The bill preserves a federal transboundary-aquifer assessment program and provides predictable but much smaller annual funding and clearer sunset language — trading much lower funding and narrower scope (including exclusion of the Yuma aquifer) for continued, but limited, federal support and legal certainty.
Border communities and their water managers in Arizona, New Mexico, and Texas retain a federal program to assess transboundary aquifers, improving knowledge of groundwater resources that supports local planning and management.
State and local water managers gain a predictable annual authorization ($500,000/year from 2026–2033) for planning and assessment activities, which helps sustain routine monitoring and short-term planning.
The bill clarifies the statute's sunset language, reducing legal ambiguity about when the program terminates and improving administrative certainty for governments and stakeholders.

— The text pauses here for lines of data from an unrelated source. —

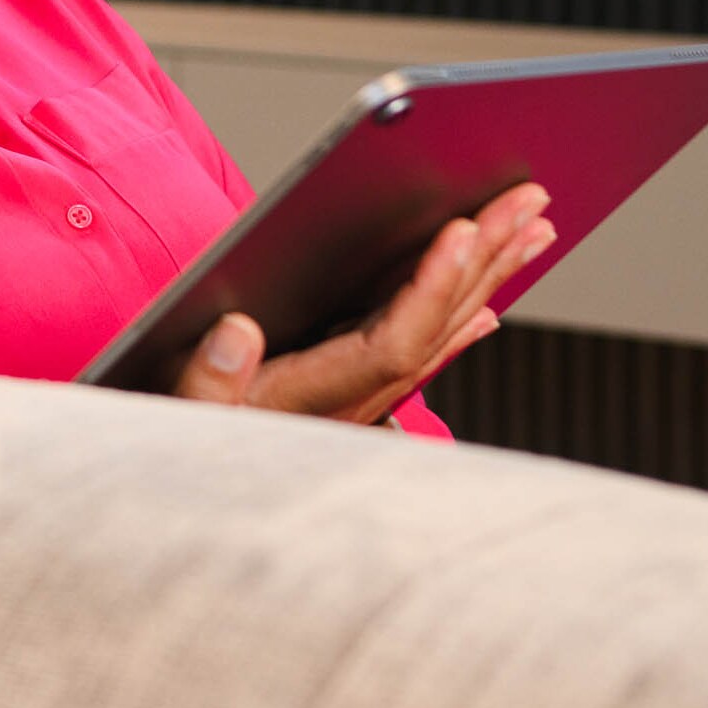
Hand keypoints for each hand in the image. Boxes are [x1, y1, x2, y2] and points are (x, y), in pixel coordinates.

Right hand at [170, 182, 554, 424]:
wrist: (186, 507)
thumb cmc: (177, 438)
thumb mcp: (175, 412)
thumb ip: (207, 381)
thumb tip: (238, 331)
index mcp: (313, 403)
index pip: (393, 343)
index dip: (432, 287)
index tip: (462, 231)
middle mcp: (351, 405)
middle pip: (435, 326)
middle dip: (484, 259)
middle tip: (530, 200)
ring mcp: (359, 402)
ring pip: (440, 332)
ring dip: (487, 277)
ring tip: (533, 229)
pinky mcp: (353, 396)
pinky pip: (422, 350)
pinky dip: (458, 318)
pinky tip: (488, 304)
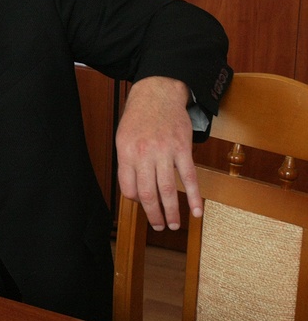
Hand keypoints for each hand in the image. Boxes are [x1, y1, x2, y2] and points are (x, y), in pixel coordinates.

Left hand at [116, 76, 202, 230]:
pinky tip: (196, 211)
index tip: (142, 205)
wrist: (158, 93)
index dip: (135, 200)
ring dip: (171, 212)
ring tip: (174, 225)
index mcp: (126, 152)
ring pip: (168, 189)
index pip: (128, 188)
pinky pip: (189, 177)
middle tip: (159, 227)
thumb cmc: (139, 118)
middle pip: (148, 193)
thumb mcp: (124, 138)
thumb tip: (135, 192)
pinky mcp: (183, 148)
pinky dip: (194, 197)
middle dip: (153, 215)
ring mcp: (164, 151)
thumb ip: (128, 163)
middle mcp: (144, 153)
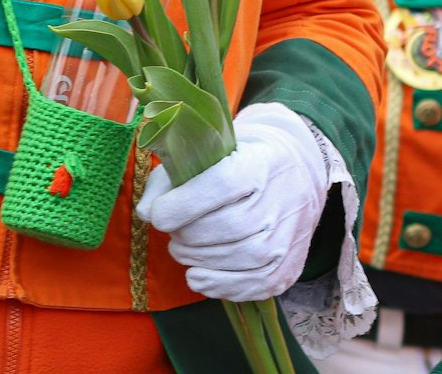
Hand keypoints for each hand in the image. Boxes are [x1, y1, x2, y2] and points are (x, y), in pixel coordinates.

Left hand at [136, 102, 328, 302]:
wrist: (294, 174)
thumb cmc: (238, 164)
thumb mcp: (204, 155)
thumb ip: (168, 180)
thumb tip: (147, 213)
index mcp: (260, 163)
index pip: (222, 185)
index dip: (182, 206)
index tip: (159, 214)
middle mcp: (282, 199)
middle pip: (229, 227)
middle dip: (188, 236)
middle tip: (176, 234)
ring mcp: (289, 235)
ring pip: (242, 259)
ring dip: (199, 260)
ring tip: (186, 250)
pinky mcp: (289, 265)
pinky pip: (255, 285)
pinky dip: (219, 286)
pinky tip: (199, 275)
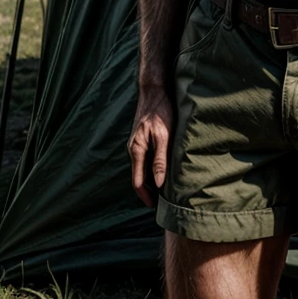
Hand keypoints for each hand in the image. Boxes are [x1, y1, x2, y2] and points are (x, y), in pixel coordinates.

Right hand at [127, 90, 172, 207]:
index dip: (145, 197)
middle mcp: (133, 149)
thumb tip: (158, 183)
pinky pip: (144, 158)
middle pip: (138, 177)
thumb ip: (160, 159)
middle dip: (148, 191)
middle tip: (162, 203)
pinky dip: (151, 168)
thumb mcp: (164, 135)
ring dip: (150, 180)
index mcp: (136, 150)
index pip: (137, 181)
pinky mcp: (142, 137)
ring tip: (164, 190)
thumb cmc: (160, 111)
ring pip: (141, 168)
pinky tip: (162, 170)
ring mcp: (136, 143)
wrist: (154, 90)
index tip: (155, 208)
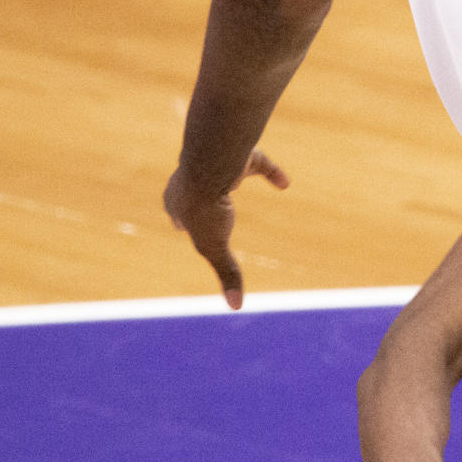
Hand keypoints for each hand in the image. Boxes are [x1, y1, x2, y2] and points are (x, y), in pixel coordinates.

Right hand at [164, 150, 289, 308]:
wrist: (211, 165)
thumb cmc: (204, 208)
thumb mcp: (213, 248)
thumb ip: (227, 273)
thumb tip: (236, 307)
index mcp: (176, 201)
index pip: (178, 215)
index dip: (183, 222)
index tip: (181, 226)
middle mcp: (192, 180)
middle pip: (195, 190)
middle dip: (199, 196)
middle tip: (204, 206)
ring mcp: (216, 165)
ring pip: (224, 172)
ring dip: (233, 176)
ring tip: (234, 183)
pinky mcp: (239, 155)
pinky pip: (257, 162)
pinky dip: (270, 172)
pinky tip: (284, 184)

Federal funding is reduced sharply compared with prior authorizations (from a previously available $50 million total down to $500,000 per year), substantially cutting resources available for aquifer work and limiting overall program capacity.

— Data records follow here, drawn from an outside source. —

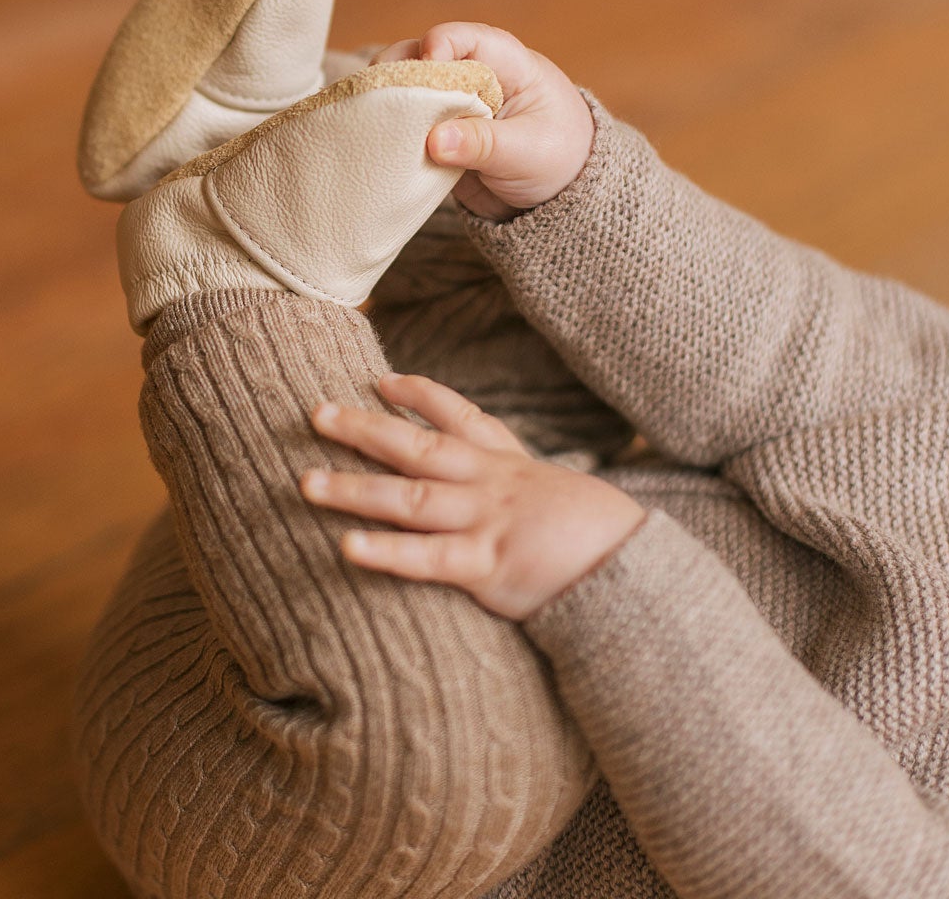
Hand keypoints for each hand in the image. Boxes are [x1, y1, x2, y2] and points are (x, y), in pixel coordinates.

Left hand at [302, 372, 646, 619]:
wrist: (642, 569)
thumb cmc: (607, 542)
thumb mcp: (567, 502)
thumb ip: (531, 498)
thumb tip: (514, 504)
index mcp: (512, 467)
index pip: (461, 419)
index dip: (419, 397)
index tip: (382, 380)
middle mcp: (492, 486)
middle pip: (417, 448)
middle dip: (363, 429)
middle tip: (314, 412)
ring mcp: (487, 523)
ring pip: (408, 499)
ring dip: (353, 489)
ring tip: (306, 482)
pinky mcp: (488, 566)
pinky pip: (428, 558)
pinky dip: (386, 552)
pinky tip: (347, 547)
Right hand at [373, 23, 593, 219]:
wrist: (557, 199)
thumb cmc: (558, 158)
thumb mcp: (528, 152)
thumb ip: (483, 144)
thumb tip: (435, 142)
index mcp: (506, 64)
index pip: (466, 39)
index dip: (439, 46)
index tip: (425, 69)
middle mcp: (472, 76)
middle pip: (421, 56)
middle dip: (397, 73)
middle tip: (378, 98)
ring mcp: (450, 105)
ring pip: (406, 90)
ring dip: (387, 104)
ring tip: (372, 122)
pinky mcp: (435, 135)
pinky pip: (405, 126)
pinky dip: (389, 132)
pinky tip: (375, 143)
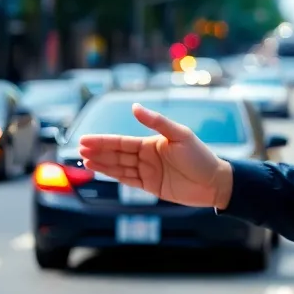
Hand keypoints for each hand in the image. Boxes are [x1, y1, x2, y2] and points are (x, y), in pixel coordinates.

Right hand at [77, 103, 233, 208]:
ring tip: (83, 160)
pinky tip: (99, 171)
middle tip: (78, 150)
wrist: (215, 183)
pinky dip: (113, 175)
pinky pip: (127, 179)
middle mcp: (147, 156)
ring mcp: (147, 171)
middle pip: (117, 154)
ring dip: (101, 163)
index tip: (85, 140)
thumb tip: (134, 106)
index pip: (121, 142)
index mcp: (152, 142)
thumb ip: (157, 122)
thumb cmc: (200, 157)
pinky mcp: (150, 186)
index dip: (103, 141)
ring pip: (119, 167)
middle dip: (98, 152)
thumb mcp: (180, 135)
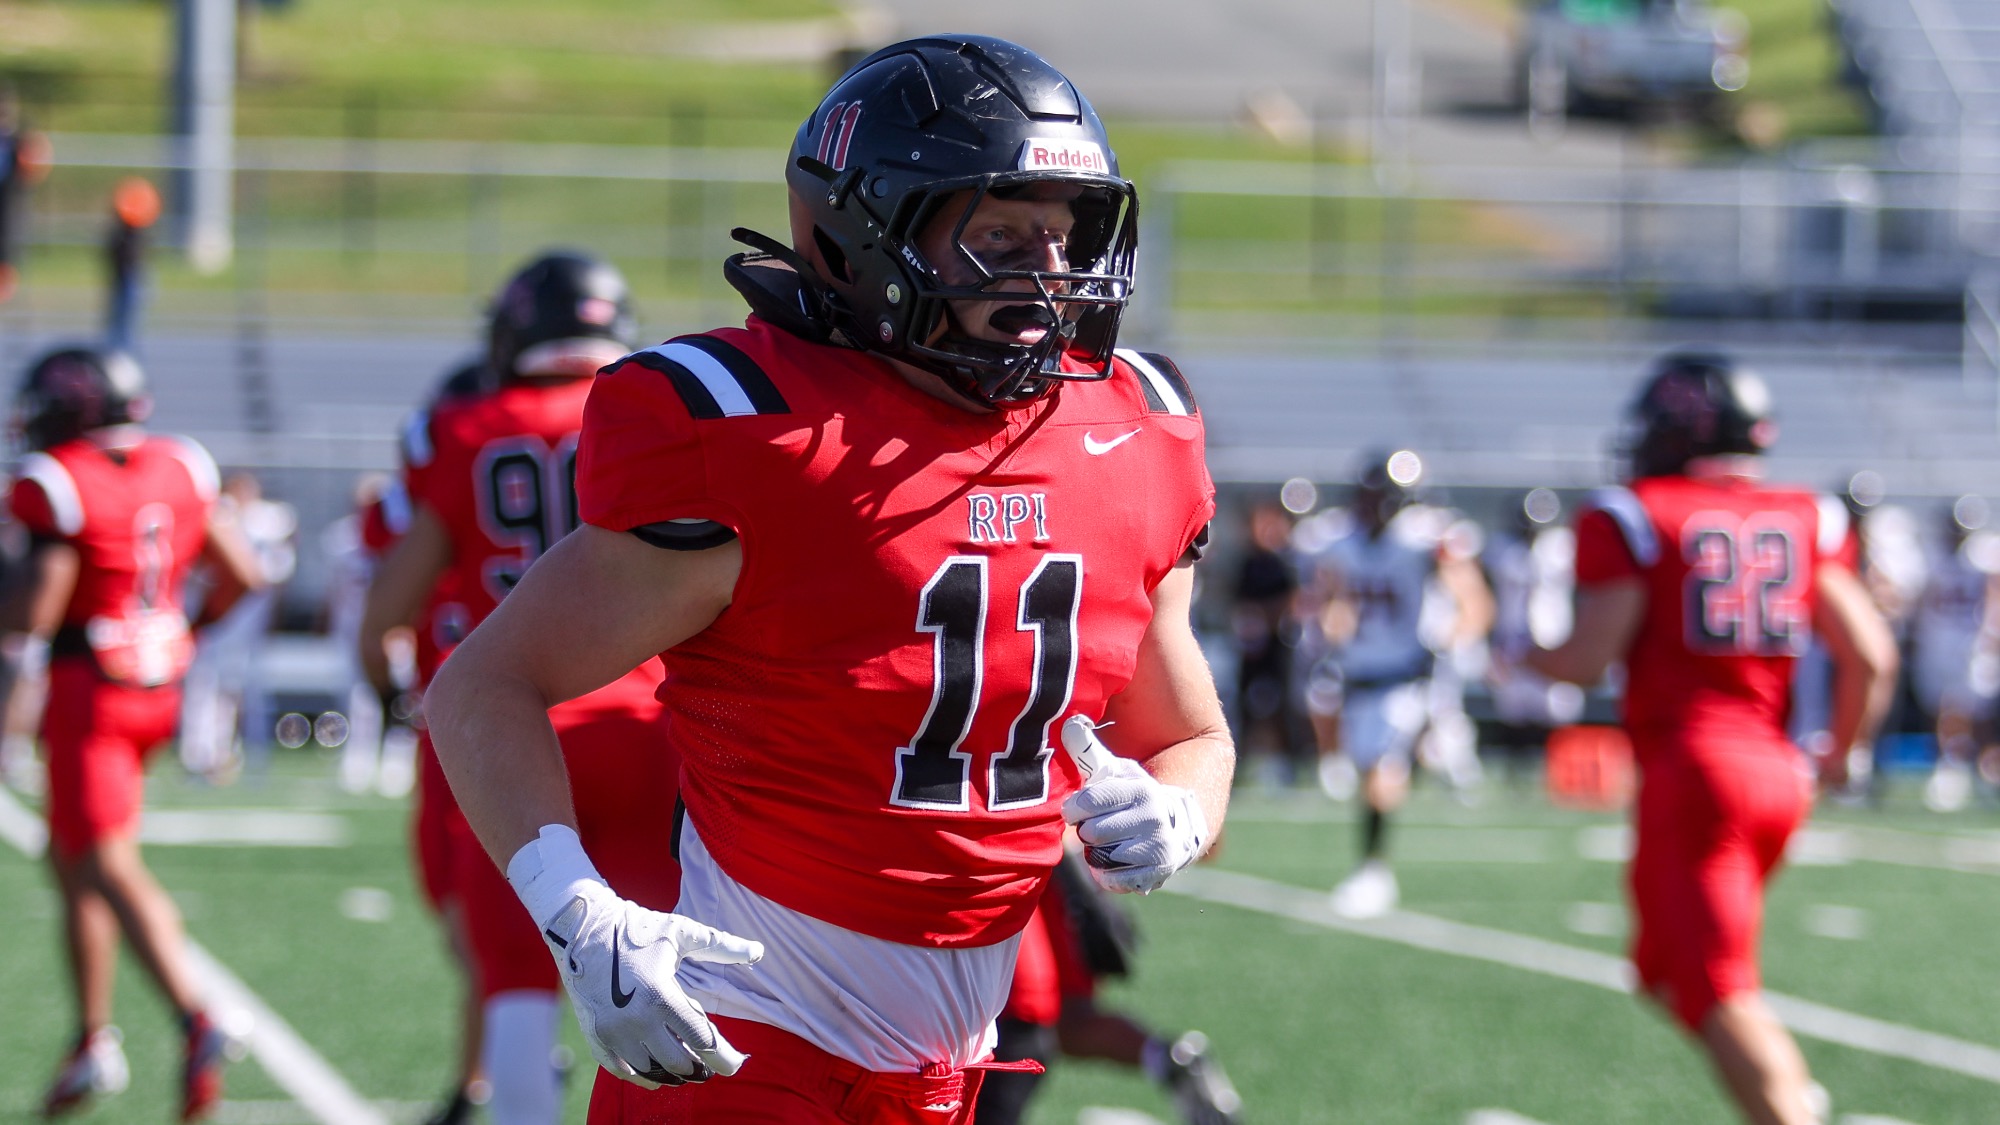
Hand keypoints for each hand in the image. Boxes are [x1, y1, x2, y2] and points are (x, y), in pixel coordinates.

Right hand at [508, 825, 762, 1087]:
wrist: (583, 929)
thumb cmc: (638, 928)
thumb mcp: (681, 932)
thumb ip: (722, 945)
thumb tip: (759, 951)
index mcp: (660, 995)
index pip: (701, 1040)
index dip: (723, 1059)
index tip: (735, 1065)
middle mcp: (635, 1019)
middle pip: (680, 1063)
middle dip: (700, 1068)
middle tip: (711, 1065)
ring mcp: (613, 1032)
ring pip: (653, 1071)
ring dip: (675, 1073)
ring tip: (690, 1067)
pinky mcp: (596, 1037)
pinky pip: (625, 1072)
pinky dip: (645, 1077)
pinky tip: (660, 1074)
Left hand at [1058, 716, 1208, 894]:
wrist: (1177, 827)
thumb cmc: (1133, 798)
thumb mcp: (1116, 772)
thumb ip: (1089, 751)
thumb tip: (1069, 723)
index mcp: (1141, 789)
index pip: (1090, 800)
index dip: (1074, 809)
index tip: (1076, 810)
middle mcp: (1153, 817)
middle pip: (1091, 833)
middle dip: (1087, 831)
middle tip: (1099, 827)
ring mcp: (1157, 847)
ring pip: (1099, 857)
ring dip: (1097, 853)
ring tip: (1111, 842)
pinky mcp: (1156, 873)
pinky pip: (1111, 880)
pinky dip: (1106, 874)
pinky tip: (1118, 861)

The much smaller annual authorization constrains the ability to fund binational or large-scale aquifer and infrastructure studies, which could slow water-management decisions and hamper coordination with Mexico on shared basins.
Excluding the Yuma-area aquifer from the program could leave that basin and its users without federal assessment support despite cross-border concerns, creating an informational gap for local water planning and environmental protection.

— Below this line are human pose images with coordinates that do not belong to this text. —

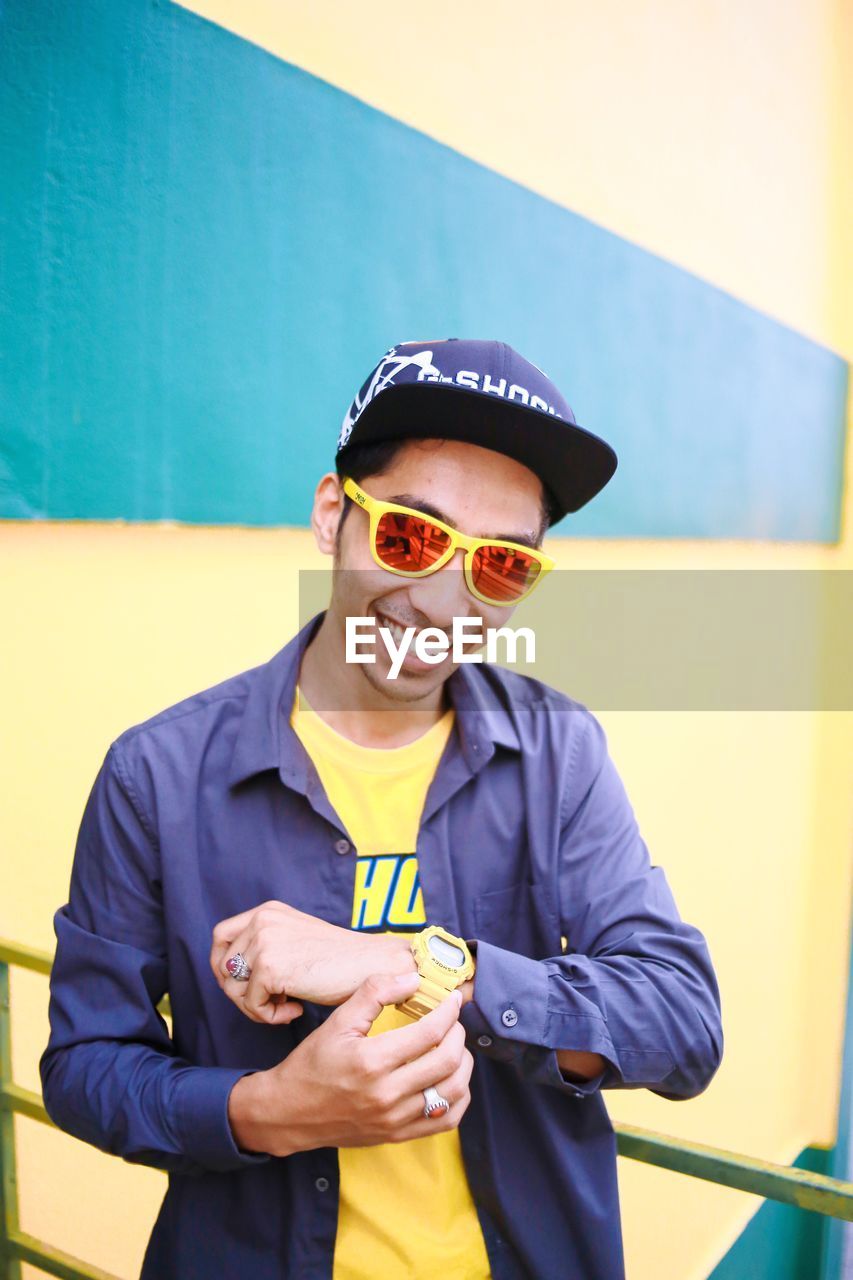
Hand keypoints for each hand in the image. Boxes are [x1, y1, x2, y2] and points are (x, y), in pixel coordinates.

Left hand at [210, 900, 415, 1023]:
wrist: (372, 965)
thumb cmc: (339, 961)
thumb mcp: (296, 939)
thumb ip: (267, 946)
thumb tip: (230, 975)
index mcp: (268, 911)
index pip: (221, 936)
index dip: (224, 965)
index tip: (243, 985)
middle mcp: (262, 920)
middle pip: (222, 965)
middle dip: (239, 992)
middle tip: (269, 1002)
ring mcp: (264, 941)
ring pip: (233, 988)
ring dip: (256, 1007)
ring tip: (286, 1006)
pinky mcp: (269, 967)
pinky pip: (251, 1005)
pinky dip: (271, 1017)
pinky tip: (296, 1010)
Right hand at [227, 972, 474, 1155]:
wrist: (289, 1113)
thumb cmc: (312, 1063)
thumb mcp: (337, 1021)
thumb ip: (374, 993)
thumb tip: (413, 979)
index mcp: (371, 1061)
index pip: (429, 1033)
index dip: (448, 1012)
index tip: (452, 1000)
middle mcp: (386, 1094)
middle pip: (447, 1062)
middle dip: (458, 1034)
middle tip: (452, 1021)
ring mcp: (394, 1119)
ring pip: (453, 1092)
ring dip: (463, 1065)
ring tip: (454, 1047)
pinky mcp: (398, 1135)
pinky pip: (445, 1120)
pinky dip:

Based on analysis of 2 sections of legislative text.
Adds Arizona (excluding a Yuma-area aquifer), replaces a prior $50M FY2007–2016 authorization with $500,000/year for FY2026–2033, and revises the statute's sunset reference.
Introduced October 8, 2025 by Juan Ciscomani · Last progress October 8, 2025
Amends the existing U.S.–Mexico transboundary aquifer assessment law to add Arizona as a priority State (with a specific exclusion for a Yuma-area aquifer), replace the prior multi-year $50 million authorization with an annual authorization of $500,000 for fiscal years 2026–2033, and revise the statute’s sunset-reference language to cite the program act name. The changes narrow and expand geographic coverage in specific ways and materially reduce authorized funding on an annual basis compared with the earlier authorization.